Roger Ebert found the moment when Judy finally transforms fully into Madeleine's image particularly important. "This shot, in its psychological, artistic and technical complexity, may be the one time in his entire career that Alfred Hitchcock completely revealed himself, in all of his passion and sadness. (Is it a coincidence that the woman is named Madeleine--the word for the French biscuit, which, in Proust, brings childhood memories of loss and longing flooding back?)"
Martin Scorsese considers this Hitchcock's most personal film, and he thinks that is why the film has endured: because of its honesty, truth, and psychological complexity. What he means by this is that what Scottie does to Judy (remaking her in the image of the woman he wants her to be) is exactly what a director does with an actress when he gets a specific performance from her, turning her into the character she's portraying.
The film is noted for its location shots all over San Francisco and for the repeated use of the dolly zoom. The effect is done by zooming in the lens while physically pulling the camera away. Ebert was impressed with the visual style of the film. "He was a great visual stylist in two ways: He used obvious images and surrounded them with a subtle context. Consider the obvious ways he suggests James Stewart's vertigo. An opening shot shows him teetering on a ladder, looking down at a street below. Flashbacks show why he left the police force. A bell tower at a mission terrifies him, and Hitchcock creates a famous shot to show his point of view: Using a model of the inside of the tower, and zooming the lens in while at the same time physically pulling the camera back, Hitchcock shows the walls approaching and receding at the same time; the space has the logic of a nightmare. But then notice less obvious ways that the movie sneaks in the concept of falling, as when Scottie drives down San Francisco's hills, but never up. And note how truly he 'falls' in love."

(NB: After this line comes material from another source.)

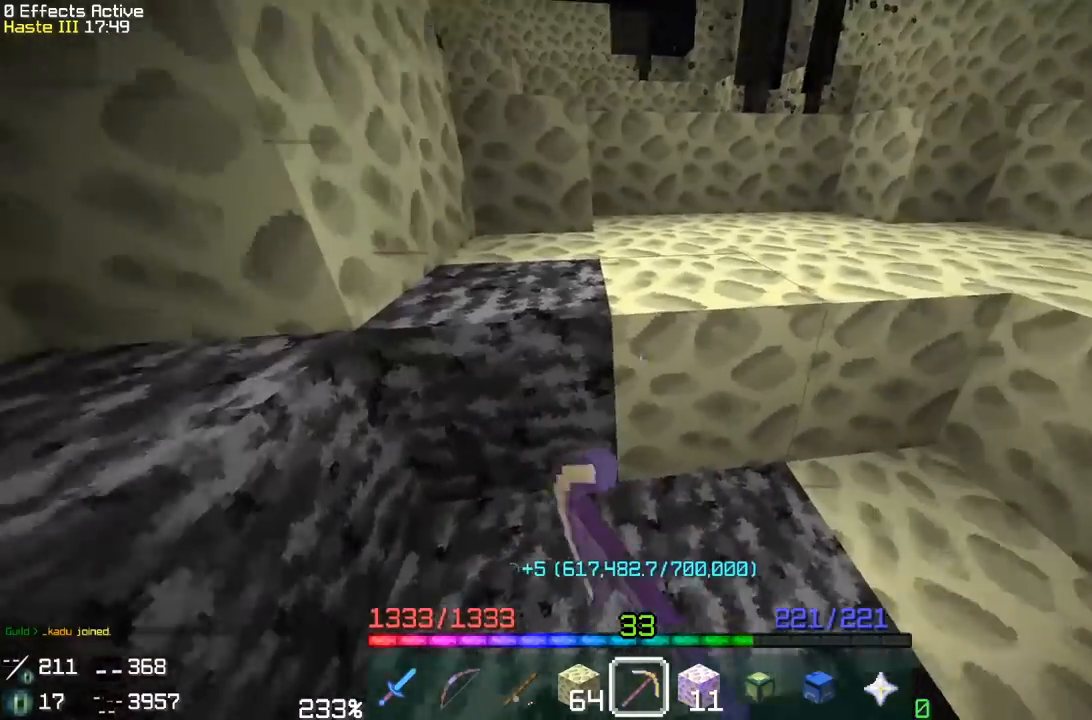
{"keys": ["d"], "mouse": ["left"], "events": [[50, "w", "down"], [217, "d", "up"], [233, "w", "up"], [450, "d", "down"]]}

The use of color also plays prominently in the film. Green and red are used alternately to bring out subtle themes. We see green in Madeleine's stole, her car, the neon lighting outside Judy's apartment, Judy's dress, Scottie's sweater, and the flower boxes in the shop. The green illustrates Scottie's desire and takes on almost a dreamlike quality. The reds (Scottie's door, Midge's sweater, the interior of the restaurant, Madeleine's robe, the flowers, Judy's necklace) are signals of reality, and that something is forbidden. There is even a streetlight that forebodingly changes from green to red.
Graphic designer Saul Bass used spiral motifs in both the title sequence and the movie poster, emphasizing what the documentary Obsessed with Vertigo calls, "Vertigo's psychological vortex".
The score is arguably Bernard Herrmann's best work, and there are few films that incorporate the score into the narrative of the film better. Scorsese described it thus: "Hitchcock's film is about obsession, which means that it's about circling back to the same moment, again and again ... And the music is also built around spirals and circles, fulfillment and despair. Herrmann really understood what Hitchcock was going for — he wanted to penetrate to the heart of obsession."